- _Problem to solve_
In the records below, begin at the line containing "Песня молодости" and end at the line containing "Legújabb státuszok"; quote every line in that span exactly, including both boundary lines, and no others.

- _Extracted page text data_
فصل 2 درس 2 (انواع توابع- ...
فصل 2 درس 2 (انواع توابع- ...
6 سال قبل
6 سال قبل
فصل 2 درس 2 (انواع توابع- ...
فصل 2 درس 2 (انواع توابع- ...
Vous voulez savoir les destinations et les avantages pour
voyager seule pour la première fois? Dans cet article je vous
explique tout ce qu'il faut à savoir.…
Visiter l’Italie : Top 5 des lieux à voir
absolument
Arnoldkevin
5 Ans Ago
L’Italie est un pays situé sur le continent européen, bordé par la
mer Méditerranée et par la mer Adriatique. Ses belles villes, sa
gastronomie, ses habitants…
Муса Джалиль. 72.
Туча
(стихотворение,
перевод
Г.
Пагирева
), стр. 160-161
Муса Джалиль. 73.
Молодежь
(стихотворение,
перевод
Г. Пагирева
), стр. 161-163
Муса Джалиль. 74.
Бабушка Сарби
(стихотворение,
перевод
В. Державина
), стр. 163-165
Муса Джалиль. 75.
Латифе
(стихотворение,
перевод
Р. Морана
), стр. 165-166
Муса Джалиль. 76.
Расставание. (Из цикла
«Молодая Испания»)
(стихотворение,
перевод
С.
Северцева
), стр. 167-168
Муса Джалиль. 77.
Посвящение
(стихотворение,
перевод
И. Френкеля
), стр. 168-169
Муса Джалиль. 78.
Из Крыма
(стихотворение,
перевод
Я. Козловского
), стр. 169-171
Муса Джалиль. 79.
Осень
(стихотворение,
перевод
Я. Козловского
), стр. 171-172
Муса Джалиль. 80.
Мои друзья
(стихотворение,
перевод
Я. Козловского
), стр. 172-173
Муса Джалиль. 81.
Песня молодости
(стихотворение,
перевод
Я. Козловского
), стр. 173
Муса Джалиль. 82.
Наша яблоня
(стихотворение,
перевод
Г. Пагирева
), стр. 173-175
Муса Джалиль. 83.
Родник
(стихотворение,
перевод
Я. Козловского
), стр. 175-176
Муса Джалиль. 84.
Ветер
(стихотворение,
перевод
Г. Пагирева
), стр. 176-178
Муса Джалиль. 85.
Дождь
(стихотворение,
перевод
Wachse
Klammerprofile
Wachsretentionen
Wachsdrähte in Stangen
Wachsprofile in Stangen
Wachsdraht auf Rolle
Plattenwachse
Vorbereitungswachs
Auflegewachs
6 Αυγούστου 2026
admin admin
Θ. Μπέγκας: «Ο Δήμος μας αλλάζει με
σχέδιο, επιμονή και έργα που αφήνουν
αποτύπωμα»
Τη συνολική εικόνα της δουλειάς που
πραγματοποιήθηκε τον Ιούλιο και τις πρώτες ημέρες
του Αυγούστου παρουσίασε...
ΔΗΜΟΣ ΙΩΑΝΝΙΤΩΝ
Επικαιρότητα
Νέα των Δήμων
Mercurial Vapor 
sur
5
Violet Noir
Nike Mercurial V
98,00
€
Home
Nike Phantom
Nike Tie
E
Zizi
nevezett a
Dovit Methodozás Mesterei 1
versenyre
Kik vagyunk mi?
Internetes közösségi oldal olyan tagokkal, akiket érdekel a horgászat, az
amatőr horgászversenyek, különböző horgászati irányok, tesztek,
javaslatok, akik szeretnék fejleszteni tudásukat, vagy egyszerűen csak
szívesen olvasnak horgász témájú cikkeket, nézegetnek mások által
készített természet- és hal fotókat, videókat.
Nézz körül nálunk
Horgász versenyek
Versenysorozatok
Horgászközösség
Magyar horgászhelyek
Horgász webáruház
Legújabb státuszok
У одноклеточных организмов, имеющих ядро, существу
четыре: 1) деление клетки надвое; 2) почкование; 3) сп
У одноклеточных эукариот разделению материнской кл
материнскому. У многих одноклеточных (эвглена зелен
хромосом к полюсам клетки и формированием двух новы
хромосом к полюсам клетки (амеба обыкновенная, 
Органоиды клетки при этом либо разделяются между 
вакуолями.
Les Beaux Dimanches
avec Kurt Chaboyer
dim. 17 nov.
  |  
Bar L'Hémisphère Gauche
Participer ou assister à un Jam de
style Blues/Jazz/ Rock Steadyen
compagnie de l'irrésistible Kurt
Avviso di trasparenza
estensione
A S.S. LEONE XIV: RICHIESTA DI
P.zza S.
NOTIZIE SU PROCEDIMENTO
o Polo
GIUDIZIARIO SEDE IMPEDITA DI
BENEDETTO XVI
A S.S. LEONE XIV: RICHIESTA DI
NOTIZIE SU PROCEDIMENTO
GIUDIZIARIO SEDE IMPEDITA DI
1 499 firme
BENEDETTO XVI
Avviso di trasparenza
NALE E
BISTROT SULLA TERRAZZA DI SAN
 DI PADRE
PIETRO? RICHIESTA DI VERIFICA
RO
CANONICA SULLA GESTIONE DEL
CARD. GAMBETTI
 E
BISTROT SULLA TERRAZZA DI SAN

- _Your response_
Песня молодости
(стихотворение,
перевод
Я. Козловского
), стр. 173
Муса Джалиль. 82.
Наша яблоня
(стихотворение,
перевод
Г. Пагирева
), стр. 173-175
Муса Джалиль. 83.
Родник
(стихотворение,
перевод
Я. Козловского
), стр. 175-176
Муса Джалиль. 84.
Ветер
(стихотворение,
перевод
Г. Пагирева
), стр. 176-178
Муса Джалиль. 85.
Дождь
(стихотворение,
перевод
Wachse
Klammerprofile
Wachsretentionen
Wachsdrähte in Stangen
Wachsprofile in Stangen
Wachsdraht auf Rolle
Plattenwachse
Vorbereitungswachs
Auflegewachs
6 Αυγούστου 2026
admin admin
Θ. Μπέγκας: «Ο Δήμος μας αλλάζει με
σχέδιο, επιμονή και έργα που αφήνουν
αποτύπωμα»
Τη συνολική εικόνα της δουλειάς που
πραγματοποιήθηκε τον Ιούλιο και τις πρώτες ημέρες
του Αυγούστου παρουσίασε...
ΔΗΜΟΣ ΙΩΑΝΝΙΤΩΝ
Επικαιρότητα
Νέα των Δήμων
Mercurial Vapor 
sur
5
Violet Noir
Nike Mercurial V
98,00
€
Home
Nike Phantom
Nike Tie
E
Zizi
nevezett a
Dovit Methodozás Mesterei 1
versenyre
Kik vagyunk mi?
Internetes közösségi oldal olyan tagokkal, akiket érdekel a horgászat, az
amatőr horgászversenyek, különböző horgászati irányok, tesztek,
javaslatok, akik szeretnék fejleszteni tudásukat, vagy egyszerűen csak
szívesen olvasnak horgász témájú cikkeket, nézegetnek mások által
készített természet- és hal fotókat, videókat.
Nézz körül nálunk
Horgász versenyek
Versenysorozatok
Horgászközösség
Magyar horgászhelyek
Horgász webáruház
Legújabb státuszok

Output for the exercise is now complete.